Given exercise> List every line below that contains the word "watch", copying each one in full.

Input rows>
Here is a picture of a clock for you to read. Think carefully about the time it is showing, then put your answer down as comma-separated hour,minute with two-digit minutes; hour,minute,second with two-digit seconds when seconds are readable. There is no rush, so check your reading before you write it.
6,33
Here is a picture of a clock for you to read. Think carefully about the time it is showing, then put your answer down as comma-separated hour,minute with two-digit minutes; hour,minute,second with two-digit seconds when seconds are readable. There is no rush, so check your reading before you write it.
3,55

* * *

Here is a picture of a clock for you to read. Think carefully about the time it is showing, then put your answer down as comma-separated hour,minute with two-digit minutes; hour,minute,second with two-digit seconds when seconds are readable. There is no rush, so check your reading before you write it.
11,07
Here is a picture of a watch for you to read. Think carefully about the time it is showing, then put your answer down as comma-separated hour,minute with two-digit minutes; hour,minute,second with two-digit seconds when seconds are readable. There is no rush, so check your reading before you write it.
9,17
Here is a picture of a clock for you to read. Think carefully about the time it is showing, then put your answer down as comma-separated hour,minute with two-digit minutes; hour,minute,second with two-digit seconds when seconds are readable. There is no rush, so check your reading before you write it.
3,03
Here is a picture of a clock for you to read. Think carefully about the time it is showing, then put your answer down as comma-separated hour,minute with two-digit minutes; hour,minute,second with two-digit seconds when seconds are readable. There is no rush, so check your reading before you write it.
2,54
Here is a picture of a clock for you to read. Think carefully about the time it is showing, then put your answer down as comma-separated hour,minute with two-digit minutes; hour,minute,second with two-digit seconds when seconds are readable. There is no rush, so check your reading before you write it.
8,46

The output>
Here is a picture of a watch for you to read. Think carefully about the time it is showing, then put your answer down as comma-separated hour,minute with two-digit minutes; hour,minute,second with two-digit seconds when seconds are readable. There is no rush, so check your reading before you write it.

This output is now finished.